**PROVIDED RECORDS:**
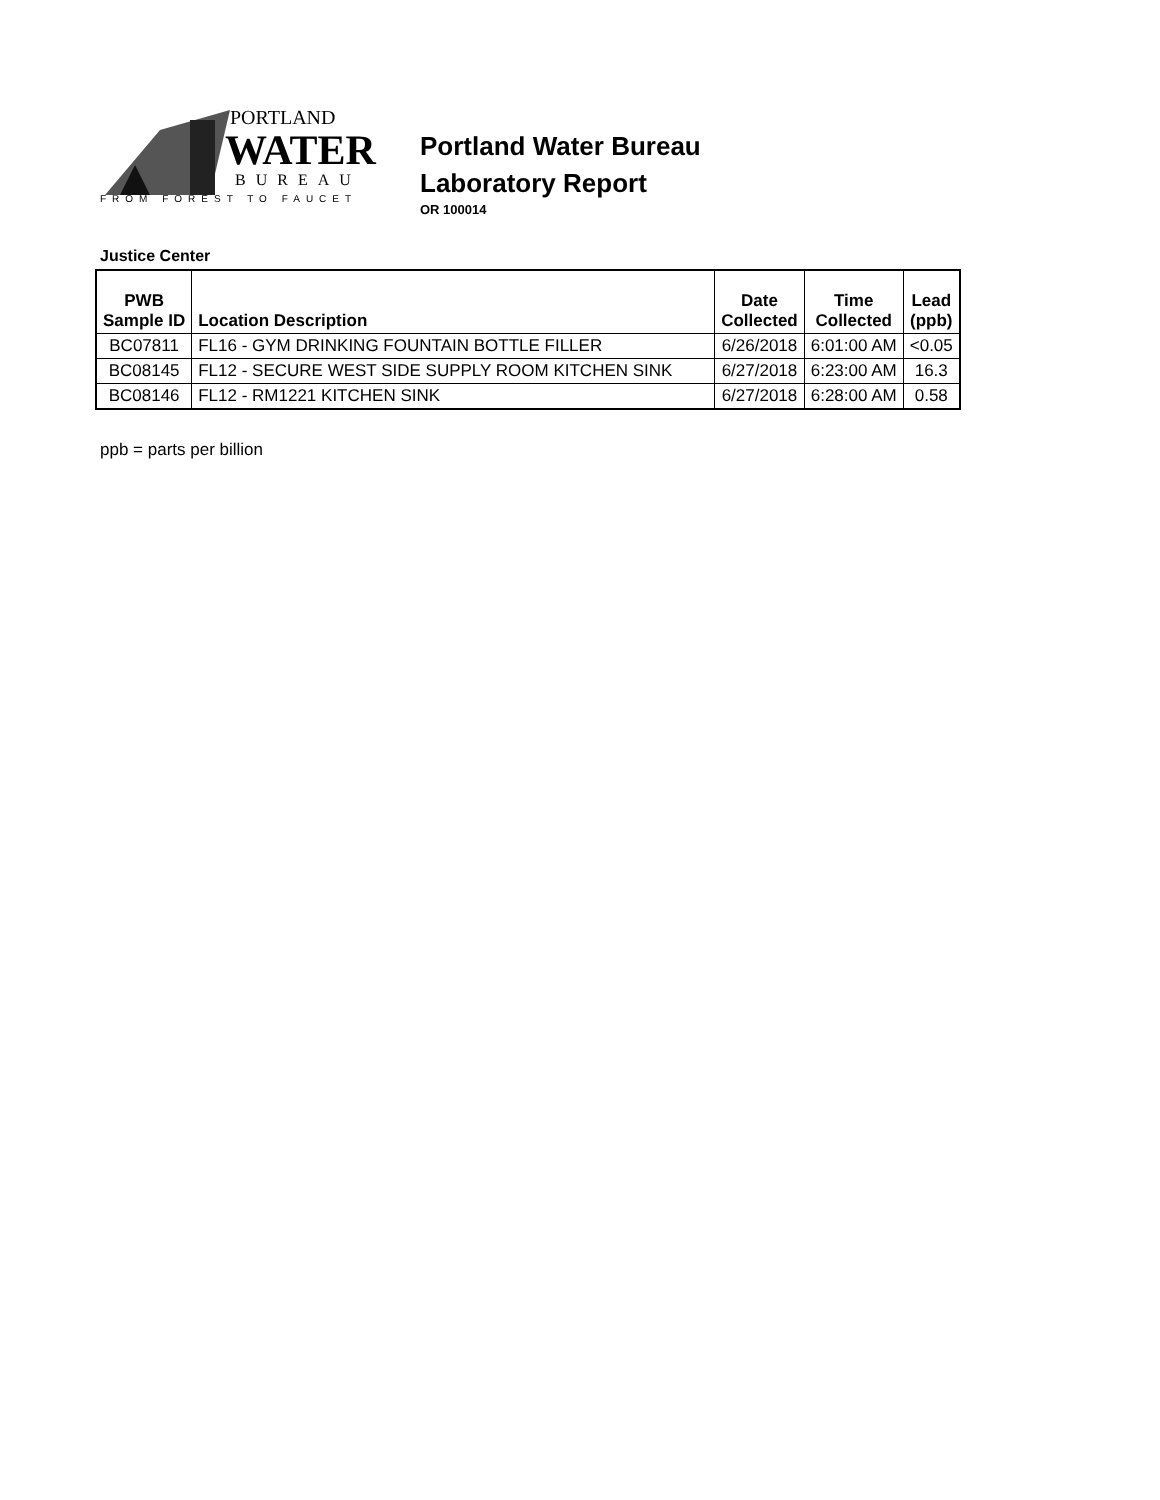PORTLAND
WATER
BUREAU
FROM FOREST TO FAUCET
Portland Water Bureau
Laboratory Report
OR 100014
Justice Center
| PWB Sample ID | Location Description | Date Collected | Time Collected | Lead (ppb) |
| --- | --- | --- | --- | --- |
| BC07811 | FL16 - GYM DRINKING FOUNTAIN BOTTLE FILLER | 6/26/2018 | 6:01:00 AM | <0.05 |
| BC08145 | FL12 - SECURE WEST SIDE SUPPLY ROOM KITCHEN SINK | 6/27/2018 | 6:23:00 AM | 16.3 |
| BC08146 | FL12 - RM1221 KITCHEN SINK | 6/27/2018 | 6:28:00 AM | 0.58 |
ppb = parts per billion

**WORK REQUEST:** Leave the pictures out. Otherwise, output the listing above exactly.

**TASK RESULT:**
PORTLAND
WATER
BUREAU
FROM FOREST TO FAUCET
Portland Water Bureau
Laboratory Report
OR 100014
Justice Center
| PWB Sample ID | Location Description | Date Collected | Time Collected | Lead (ppb) |
| --- | --- | --- | --- | --- |
| BC07811 | FL16 - GYM DRINKING FOUNTAIN BOTTLE FILLER | 6/26/2018 | 6:01:00 AM | <0.05 |
| BC08145 | FL12 - SECURE WEST SIDE SUPPLY ROOM KITCHEN SINK | 6/27/2018 | 6:23:00 AM | 16.3 |
| BC08146 | FL12 - RM1221 KITCHEN SINK | 6/27/2018 | 6:28:00 AM | 0.58 |
ppb = parts per billion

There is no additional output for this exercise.